**BRIEF A:**
In the forum thread about the land speed record book, what price does Amazon list for the Kindle edition?
**BRIEF B:**
Pick up the forum thread about the land speed record book after its final post and write the next part.

**EXTRACT:**
____

The Arfons/Breedlove duel was fascinating, not least for its contrasts. Breedlove practically builds his car (err, motorcycle) in a research lab, Arfons simply gets his hands on the biggest jet engine he can and builds the thing in his garage.

I'm definitely going to have to check this book out -- can't quite make out the author's name, Samuel Hewley, is it?
 
The Arfons/Breedlove duel was fascinating, not least for its contrasts. Breedlove practically builds his car (err, motorcycle) in a research lab, Arfons simply gets his hands on the biggest jet engine he can and builds the thing in his garage.

I'm definitely going to have to check this book out -- can't quite make out the author's name, Samuel Hewley, is it?
Samual Hawley 👍

Spot on - it also goes into quite a lot of detail on the storyline behind some of the failed/ fatal attempts on the LSR that occurred before Breedlove and Arfons got their packages sorted - Athol Graham in "City of Salt Lake", Nathan Ostich in "Flying Caduceus' and Glenn Leasher in "Infinity" to name a few. It's a very good read, I'd heartily recommend it 👍
 
@Mike Rotch, so Amazon has it in print for $19.13 and the Kindle edition for $6.59. The choice for me comes down to the photographs or lack thereof: if copiously illustrated, especially with color pics, I'd go for the deadtree version. If there are only a handful of pics, Kindle. Which would you suggest?
 
@Mike Rotch, so Amazon has it in print for $19.13 and the Kindle edition for $6.59.
I have the kindle version and I can't find any illustrations or pics (no table of contents and nothing in the first 100 pages, nor references to any). What I have been doing is googling the cars as they enter the story, to understand what they looked like etc.

____

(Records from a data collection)
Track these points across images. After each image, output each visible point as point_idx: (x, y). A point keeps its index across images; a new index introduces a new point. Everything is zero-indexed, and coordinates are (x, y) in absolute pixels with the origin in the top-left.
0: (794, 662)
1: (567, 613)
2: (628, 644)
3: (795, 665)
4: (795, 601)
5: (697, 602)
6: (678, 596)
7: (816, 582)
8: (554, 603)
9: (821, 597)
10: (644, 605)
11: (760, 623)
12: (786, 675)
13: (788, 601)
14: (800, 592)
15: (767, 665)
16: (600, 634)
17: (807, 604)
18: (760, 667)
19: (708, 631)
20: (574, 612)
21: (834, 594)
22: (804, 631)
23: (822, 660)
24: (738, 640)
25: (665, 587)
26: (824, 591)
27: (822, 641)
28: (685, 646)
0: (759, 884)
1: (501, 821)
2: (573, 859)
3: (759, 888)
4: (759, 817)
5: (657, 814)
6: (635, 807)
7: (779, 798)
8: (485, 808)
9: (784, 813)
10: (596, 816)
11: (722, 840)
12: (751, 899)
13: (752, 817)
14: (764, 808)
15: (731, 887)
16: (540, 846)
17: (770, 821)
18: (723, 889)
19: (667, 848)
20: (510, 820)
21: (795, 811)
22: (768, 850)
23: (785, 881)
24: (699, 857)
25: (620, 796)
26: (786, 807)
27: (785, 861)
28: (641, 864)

____

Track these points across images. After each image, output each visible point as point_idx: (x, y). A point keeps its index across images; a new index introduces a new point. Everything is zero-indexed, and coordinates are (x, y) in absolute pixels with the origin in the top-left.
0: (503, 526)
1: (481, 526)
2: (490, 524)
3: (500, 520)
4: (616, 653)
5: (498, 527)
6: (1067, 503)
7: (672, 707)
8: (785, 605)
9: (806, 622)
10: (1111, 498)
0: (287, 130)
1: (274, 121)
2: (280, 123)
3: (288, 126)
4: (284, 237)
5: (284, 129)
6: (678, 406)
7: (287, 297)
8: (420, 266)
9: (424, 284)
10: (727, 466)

____

**WRITTEN ANSWER A:**
$6.59

**WRITTEN ANSWER B:**
I'd be interested to her your views once you have gotten a copy and read it :)
 
Ten years too late . . . for the Best Book of the Year. And it seems like I have developed a sudden taste for European authors - at least in the way of fiction. Smilla, and her sense of snow, pretty much kept me up all night. And a whole new world of perception for me concerning the Danish/Greenlander connection.

 
I have the kindle version and I can't find any illustrations or pics (no table of contents and nothing in the first 100 pages, nor references to any). What I have been doing is googling the cars as they enter the story, to understand what they looked like etc.

I'd be interested to her your views once you have gotten a copy and read it :)
Finally bought the Kindle version tonight. Only two chapters into it right now but really liking it so far. Hawley's writing style is very readable.

And, holy crap -- seeing names I hadn't heard in, well, a long long time.
 
I couldn't agree more. For me, the Millennium series has such a lively and addictive quality with great moments of suspense, history, and security services' naughtiness mixed in. :drool:





I always enjoyed the earlier names for the war. :lol: Operation Enduring Freedom (damn that freedom) and —see Ari Fleischer's Press Briefings of March 24, 2003 and April 1, 2003,— Operation Iraqi Liberation (OIL).

Operation Enduring Freedom is Afghanistan and was originally Operation Infinite Justice LOL.
 
"The October List" by Jeffrey Deaver.

Interesting concept: the book is told in reverse, with the last chapter first, and the first chapter last. Fortunately, as time goes backwards, the plot goes forwards. It is - deliberately - a little confusing at first, but as you stick with it, you start to figure things out, and it's actually quite fun.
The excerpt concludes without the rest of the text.